Hay que reconceptualizar esa tarea. Hay que reconceptualizar el encuentro. Yo puedo, como individuo, si quiero y me hace feliz, seguir enchismándome con mi amigo el tecato si sigue chavando con el maní. Al fin y al cabo eso es cosa nuestra. Pero esa no es la tarea que ustedes celebran hoy. Hoy celebramos una tarea que requiere otro tipo de encuentro.
Hoy celebramos el compromiso Pro Bono. Y pro-bono es en realidad una abreviatura, y no quiere decir “gratis”, aunque típicamente lo sea. Quiere decir que es trabajo relativo al bien público, al bien común. Quiere decir que ustedes no se van a conformar con el dilema moral bobo del encuentro en la luz; ustedes van a “insertarse en una agenda de acceso a la justicia”. Van a hacerse un reclamo a sí mismos y a las instituciones que representan y las cuales quizás algún día nos ayuden a reformar. Abiertamente, transparentemente, se van a envolver en una relación con el otro, no desde un lugar de superioridad, de identidad, o de caridad, sino desde un lugar de aprendizaje, de comprensión, y de acción. Y en el proceso, estarán practicando otras formas de encuentro, formas que nos permitan repensar las maneras en que estructuralmente se violentan y obstaculizan hoy las posibilidades humanas, y aprender, usar y producir los conocimientos que le permitan a los humanos rescatar sus posibilidades. Eso es Pro-bono.

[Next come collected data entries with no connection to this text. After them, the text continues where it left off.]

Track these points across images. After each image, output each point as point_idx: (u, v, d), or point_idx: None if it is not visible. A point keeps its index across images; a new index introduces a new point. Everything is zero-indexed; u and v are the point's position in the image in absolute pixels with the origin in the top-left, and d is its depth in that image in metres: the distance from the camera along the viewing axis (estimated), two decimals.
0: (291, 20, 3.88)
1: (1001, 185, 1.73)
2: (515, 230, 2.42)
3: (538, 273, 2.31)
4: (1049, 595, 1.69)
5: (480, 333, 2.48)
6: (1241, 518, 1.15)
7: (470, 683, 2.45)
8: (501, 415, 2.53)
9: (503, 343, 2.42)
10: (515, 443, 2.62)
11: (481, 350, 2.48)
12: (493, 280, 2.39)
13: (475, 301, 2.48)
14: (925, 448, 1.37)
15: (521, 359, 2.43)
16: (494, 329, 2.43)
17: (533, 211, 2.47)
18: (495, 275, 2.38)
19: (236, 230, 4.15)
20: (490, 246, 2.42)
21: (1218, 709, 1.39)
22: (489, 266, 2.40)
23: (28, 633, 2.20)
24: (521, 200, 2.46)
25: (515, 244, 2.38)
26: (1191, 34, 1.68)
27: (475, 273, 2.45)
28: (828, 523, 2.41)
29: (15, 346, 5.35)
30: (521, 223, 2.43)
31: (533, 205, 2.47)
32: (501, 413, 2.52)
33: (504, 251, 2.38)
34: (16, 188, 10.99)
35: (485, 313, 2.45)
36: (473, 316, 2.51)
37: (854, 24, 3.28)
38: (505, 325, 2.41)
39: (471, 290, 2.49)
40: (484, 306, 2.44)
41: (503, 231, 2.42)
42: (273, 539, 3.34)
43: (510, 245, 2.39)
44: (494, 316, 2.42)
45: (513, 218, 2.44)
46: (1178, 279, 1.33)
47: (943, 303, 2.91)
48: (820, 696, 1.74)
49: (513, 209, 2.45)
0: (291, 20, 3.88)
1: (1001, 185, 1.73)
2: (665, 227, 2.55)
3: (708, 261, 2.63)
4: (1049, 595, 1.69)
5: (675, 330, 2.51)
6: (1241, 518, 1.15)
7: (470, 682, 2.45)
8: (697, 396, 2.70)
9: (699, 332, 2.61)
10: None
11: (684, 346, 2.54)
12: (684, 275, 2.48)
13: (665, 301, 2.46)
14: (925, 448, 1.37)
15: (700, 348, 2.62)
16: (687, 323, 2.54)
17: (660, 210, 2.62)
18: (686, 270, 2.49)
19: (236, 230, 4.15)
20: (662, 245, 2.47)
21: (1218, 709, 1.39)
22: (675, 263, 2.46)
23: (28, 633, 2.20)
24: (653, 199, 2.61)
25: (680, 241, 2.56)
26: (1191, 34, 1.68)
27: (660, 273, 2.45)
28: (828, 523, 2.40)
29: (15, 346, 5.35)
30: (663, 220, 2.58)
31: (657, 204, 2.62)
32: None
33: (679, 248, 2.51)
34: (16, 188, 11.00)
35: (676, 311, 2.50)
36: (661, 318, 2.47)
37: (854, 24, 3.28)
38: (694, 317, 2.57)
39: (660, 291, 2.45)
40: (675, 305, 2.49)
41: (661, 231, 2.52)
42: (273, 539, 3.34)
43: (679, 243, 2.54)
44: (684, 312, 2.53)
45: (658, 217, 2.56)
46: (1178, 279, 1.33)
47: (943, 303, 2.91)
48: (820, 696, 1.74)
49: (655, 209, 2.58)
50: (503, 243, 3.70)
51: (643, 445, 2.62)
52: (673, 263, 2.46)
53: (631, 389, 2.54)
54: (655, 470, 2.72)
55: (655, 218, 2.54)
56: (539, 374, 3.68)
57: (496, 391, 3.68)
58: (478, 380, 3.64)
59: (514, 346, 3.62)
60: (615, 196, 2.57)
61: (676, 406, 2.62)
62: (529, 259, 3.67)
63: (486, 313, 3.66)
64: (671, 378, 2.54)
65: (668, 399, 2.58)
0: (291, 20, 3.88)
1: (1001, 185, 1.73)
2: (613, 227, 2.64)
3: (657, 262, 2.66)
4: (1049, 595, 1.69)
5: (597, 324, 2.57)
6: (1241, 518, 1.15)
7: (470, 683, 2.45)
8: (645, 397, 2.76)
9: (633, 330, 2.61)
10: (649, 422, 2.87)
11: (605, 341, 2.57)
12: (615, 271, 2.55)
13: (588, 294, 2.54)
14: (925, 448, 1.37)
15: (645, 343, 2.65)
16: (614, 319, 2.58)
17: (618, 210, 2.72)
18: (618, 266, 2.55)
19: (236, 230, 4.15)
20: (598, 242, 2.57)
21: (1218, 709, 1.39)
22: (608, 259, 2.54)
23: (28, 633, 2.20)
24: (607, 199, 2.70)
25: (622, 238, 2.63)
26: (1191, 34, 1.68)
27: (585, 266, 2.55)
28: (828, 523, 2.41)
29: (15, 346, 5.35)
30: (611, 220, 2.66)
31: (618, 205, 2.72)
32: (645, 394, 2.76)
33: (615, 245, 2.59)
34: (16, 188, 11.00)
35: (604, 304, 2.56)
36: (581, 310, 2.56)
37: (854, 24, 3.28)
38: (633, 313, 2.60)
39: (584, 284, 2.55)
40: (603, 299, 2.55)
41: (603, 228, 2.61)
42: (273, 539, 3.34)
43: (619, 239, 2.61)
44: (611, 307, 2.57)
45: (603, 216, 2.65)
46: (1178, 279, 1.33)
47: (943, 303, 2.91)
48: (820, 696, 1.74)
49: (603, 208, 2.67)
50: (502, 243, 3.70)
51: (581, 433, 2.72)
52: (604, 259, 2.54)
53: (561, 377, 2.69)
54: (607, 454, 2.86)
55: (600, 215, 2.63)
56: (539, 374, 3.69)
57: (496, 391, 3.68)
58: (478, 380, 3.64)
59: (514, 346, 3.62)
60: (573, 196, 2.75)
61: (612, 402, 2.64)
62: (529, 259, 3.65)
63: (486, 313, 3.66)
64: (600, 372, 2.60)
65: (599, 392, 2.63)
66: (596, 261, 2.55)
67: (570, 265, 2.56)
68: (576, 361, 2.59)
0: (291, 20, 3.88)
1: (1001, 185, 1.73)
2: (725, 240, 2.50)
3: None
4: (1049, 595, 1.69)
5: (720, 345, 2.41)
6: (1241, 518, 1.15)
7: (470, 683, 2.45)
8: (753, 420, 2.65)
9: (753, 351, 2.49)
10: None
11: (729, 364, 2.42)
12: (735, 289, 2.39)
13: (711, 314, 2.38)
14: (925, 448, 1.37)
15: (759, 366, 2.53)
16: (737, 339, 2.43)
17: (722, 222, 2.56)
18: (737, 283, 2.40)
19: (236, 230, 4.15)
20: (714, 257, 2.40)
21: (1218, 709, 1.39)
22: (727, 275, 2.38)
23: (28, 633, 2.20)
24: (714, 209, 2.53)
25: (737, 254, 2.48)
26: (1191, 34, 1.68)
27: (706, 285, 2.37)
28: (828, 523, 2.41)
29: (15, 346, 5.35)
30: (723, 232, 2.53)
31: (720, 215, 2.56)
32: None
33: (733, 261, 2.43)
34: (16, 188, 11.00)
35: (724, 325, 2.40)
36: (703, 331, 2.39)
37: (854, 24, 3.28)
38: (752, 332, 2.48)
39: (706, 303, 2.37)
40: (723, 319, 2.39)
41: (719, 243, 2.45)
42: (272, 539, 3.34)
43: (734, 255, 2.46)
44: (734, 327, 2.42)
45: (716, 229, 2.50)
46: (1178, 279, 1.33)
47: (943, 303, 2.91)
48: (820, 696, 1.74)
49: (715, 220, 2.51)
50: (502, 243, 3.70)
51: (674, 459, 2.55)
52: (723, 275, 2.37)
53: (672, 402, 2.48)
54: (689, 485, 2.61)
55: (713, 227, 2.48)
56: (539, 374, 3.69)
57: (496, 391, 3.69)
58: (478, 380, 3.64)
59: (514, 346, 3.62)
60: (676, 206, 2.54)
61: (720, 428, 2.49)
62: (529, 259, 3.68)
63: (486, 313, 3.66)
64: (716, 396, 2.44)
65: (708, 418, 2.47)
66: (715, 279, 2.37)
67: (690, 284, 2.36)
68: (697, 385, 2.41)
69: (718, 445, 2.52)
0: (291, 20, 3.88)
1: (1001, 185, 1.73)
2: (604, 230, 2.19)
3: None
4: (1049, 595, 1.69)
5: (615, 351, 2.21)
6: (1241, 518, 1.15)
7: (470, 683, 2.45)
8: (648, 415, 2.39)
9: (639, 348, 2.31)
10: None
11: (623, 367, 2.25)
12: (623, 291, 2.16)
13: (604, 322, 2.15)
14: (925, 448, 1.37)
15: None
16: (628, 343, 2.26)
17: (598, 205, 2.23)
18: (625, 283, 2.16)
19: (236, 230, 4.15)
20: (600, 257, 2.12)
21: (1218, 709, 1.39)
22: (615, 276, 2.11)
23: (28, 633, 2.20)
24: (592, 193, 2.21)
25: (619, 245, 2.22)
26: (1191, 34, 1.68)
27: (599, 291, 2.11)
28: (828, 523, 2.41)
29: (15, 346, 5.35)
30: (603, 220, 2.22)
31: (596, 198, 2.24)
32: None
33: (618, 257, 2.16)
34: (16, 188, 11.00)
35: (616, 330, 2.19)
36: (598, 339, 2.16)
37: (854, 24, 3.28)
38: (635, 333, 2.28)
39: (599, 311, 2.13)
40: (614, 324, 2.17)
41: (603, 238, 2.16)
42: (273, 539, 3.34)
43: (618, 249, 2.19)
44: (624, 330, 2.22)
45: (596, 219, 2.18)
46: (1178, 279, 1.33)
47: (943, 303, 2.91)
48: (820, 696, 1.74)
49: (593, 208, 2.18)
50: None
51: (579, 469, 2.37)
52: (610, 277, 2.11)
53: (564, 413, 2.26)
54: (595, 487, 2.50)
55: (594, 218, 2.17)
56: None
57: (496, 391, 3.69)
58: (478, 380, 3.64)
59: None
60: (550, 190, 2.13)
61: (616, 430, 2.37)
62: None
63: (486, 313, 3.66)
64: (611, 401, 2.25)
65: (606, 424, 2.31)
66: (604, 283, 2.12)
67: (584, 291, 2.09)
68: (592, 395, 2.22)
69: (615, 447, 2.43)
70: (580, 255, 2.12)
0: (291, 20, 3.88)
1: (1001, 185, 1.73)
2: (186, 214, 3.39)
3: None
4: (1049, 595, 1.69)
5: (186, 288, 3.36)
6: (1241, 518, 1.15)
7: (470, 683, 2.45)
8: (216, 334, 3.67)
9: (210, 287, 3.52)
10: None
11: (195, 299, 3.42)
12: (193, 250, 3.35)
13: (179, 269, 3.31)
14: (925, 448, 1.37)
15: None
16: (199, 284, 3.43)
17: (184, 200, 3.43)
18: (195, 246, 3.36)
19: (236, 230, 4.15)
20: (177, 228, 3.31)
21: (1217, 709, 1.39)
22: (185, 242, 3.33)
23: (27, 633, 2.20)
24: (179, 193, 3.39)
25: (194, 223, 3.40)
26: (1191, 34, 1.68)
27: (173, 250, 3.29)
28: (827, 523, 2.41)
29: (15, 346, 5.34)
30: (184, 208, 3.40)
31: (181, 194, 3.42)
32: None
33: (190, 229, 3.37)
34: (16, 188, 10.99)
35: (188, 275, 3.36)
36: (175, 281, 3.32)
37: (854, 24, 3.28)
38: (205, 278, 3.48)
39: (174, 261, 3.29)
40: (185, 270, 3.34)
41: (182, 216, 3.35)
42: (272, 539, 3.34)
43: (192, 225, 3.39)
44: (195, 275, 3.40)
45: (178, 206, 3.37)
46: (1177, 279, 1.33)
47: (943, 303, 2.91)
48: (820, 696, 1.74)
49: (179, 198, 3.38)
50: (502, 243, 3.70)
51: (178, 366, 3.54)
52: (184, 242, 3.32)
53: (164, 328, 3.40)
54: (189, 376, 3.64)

Yo quiero felicitarlos por asumir el compromiso. Porque sacando o guardando las dos pesetas en la luz , o criticando a los nenes que no aprenden, no vamos a cambiar el mundo: pero trabajando para el bien común y en la reconceptualización de un encuentro cotidiano que reconoce al otro como parte del destino de uno mismo, del país, y de la especie, ahí sí que podemos cambiar algo. Muchas gracias.